The Forest is our Playground
When we venture into the forest at Nature Connect, we feel invited into a woodland paradise
created just for us. The trails are typically narrow with the Magnolia and Pine branches draped
overhead, so we move together like a snake along the dirt path. But we aren’t quiet like a
snake. We crunch the fallen leaves under our shoes because it feels and sounds like the
season of fall, if fall had a sound.
We sing songs about frogs and ants and rain and seasons.
Sometimes, we are so loud that the other classes on a different trail can hear us. We also
count, over and over again, one week to 10, the next to 20, and eventually to 100. We are still
moving like a snake, crunching, singing, counting, and fingering the soft, green leaves within
reach.
We stop by a tree, touch it’s bark, smell its leaves.
“I wonder what kind of tree this is?” a teacher will ask. Our senses are wide awake now with all
of the crunchings, seeing, smelling, and touching we have been doing on our hike, and we know
this is a Pine tree.
We keep moving to where the trail eventually opens up into a woodland playground. There, we
climb on fallen trees and play in forts we made days earlier with so many sticks. In one particular
horizontal tree, there is a hole, and with our friends, we stuff it with leaves, dirt, Coral Berries,
and twigs. Then we get a larger stick, and stir, stir, stir until it becomes chocolate soup.
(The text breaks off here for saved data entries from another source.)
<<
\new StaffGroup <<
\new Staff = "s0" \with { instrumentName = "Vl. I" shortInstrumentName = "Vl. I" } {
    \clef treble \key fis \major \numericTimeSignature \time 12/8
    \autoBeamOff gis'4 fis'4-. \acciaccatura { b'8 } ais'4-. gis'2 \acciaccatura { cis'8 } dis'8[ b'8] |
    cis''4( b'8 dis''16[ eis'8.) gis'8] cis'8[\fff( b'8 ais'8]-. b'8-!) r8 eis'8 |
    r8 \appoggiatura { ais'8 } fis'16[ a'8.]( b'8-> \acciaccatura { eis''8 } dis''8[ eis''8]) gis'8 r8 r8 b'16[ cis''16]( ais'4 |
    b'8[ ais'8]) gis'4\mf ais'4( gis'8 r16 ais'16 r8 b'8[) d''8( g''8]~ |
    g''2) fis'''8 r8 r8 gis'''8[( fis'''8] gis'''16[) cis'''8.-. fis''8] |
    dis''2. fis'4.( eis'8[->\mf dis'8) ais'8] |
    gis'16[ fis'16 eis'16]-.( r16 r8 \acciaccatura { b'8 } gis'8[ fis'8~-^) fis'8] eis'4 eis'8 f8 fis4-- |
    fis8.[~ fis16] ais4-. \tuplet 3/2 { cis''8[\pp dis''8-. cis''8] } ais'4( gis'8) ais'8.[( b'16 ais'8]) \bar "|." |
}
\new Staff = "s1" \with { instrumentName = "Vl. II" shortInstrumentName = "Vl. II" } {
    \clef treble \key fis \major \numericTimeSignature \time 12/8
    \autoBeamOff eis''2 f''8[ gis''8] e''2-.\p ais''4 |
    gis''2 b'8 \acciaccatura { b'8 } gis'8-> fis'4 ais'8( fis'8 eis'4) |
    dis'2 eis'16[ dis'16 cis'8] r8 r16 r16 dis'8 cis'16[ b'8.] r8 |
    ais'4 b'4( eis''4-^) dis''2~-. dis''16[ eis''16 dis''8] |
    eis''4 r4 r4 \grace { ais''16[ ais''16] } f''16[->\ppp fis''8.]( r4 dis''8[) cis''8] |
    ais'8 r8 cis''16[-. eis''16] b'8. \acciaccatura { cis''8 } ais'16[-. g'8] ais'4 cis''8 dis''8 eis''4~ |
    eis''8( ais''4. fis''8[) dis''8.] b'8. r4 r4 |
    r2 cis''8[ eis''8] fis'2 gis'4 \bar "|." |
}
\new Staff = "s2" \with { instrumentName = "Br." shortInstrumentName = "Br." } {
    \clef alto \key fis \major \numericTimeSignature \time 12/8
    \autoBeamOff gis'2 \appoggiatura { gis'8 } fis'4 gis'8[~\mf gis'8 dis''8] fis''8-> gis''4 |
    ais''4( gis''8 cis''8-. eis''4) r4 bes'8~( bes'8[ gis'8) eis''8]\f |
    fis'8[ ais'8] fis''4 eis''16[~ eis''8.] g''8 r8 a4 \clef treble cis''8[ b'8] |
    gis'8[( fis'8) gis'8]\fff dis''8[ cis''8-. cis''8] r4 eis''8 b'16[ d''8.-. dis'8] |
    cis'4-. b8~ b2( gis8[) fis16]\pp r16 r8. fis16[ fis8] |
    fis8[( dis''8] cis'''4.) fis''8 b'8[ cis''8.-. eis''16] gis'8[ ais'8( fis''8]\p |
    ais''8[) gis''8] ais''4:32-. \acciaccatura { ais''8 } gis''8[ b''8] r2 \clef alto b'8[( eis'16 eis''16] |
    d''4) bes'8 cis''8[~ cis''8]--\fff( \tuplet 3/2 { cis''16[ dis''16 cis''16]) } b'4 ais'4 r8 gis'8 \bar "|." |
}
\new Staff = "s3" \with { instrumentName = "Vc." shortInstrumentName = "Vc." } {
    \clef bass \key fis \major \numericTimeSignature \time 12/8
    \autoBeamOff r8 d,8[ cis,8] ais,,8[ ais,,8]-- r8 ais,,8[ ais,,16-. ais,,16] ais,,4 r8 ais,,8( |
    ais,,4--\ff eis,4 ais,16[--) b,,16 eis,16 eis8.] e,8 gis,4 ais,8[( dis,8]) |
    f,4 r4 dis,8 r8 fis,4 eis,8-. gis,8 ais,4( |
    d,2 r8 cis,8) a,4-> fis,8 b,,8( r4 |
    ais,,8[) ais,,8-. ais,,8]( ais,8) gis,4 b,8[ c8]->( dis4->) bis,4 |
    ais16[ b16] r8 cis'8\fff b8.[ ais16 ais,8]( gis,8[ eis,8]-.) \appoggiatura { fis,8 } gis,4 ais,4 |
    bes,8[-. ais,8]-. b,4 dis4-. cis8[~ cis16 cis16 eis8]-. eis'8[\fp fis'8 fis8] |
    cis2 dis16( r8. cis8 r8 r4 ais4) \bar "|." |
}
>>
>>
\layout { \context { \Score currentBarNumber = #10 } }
In an alcove a few feet away, there is a small group who have become raccoons. They are
foraging for wild berries to collect in their den. Roaarrrrrr! T-Rex is nearby, and the raccoons
scatter. Then some of them become T-Rexes, too.
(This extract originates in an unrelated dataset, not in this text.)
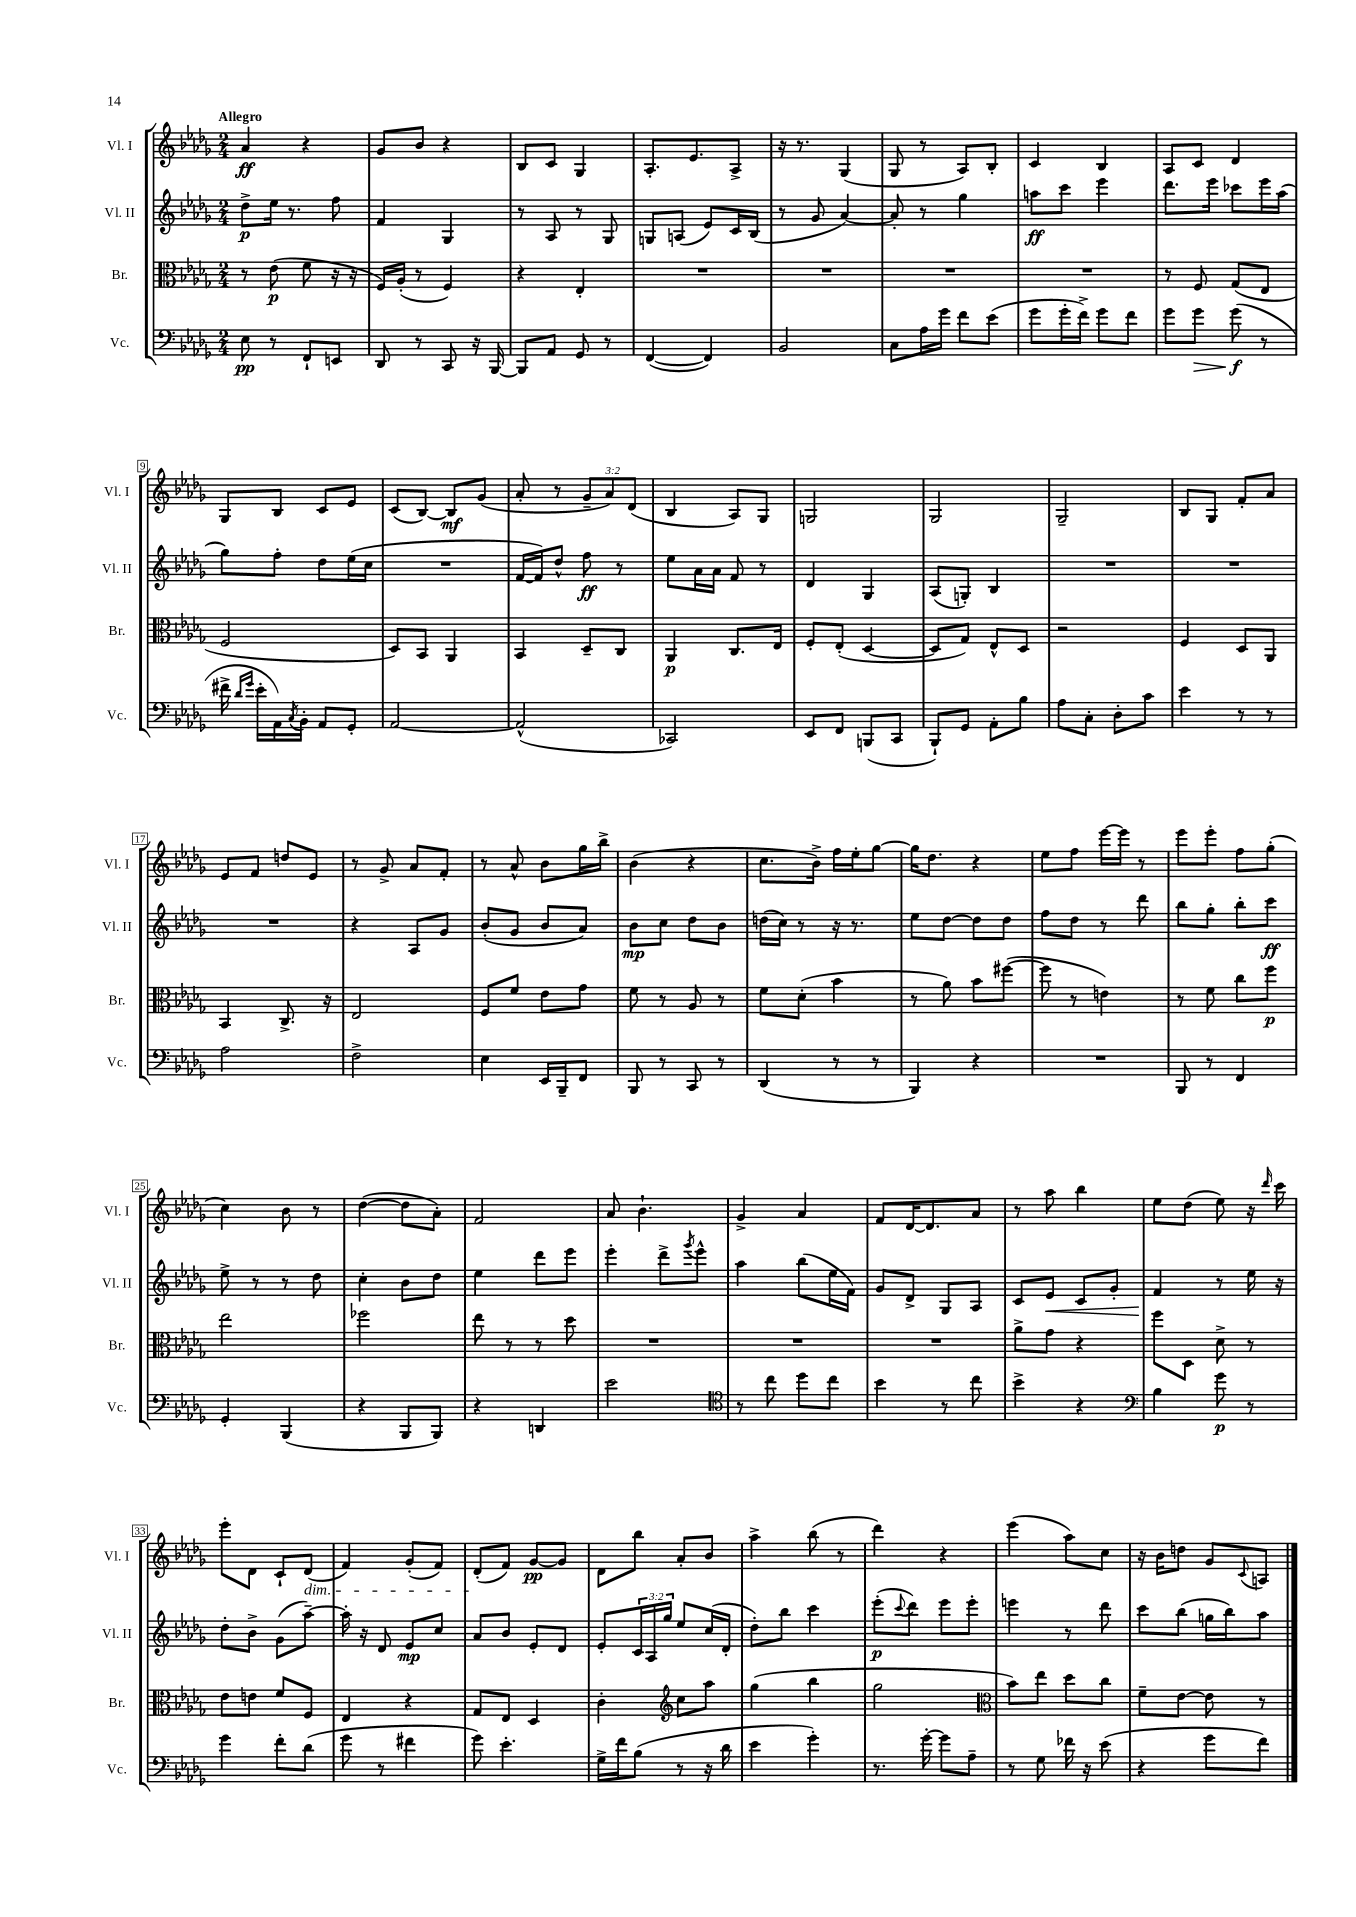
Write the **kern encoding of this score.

Some of us prefer to find quiet in the woods. While our friends are running and screeching, we
choose to sit by a tree with a pile of twigs to make a fairy house. Sometimes a friend will sit
with us, but if not it’s OK. The woods create the space we need when we need it, and there is
room for both peace and play.
Each time we snake through the woods with our friends, it is an adventure. We are learning
through our senses, but we don’t really know that. What we do know is that on these magical
woodland days at Nature Connect, the forest is our very own playground.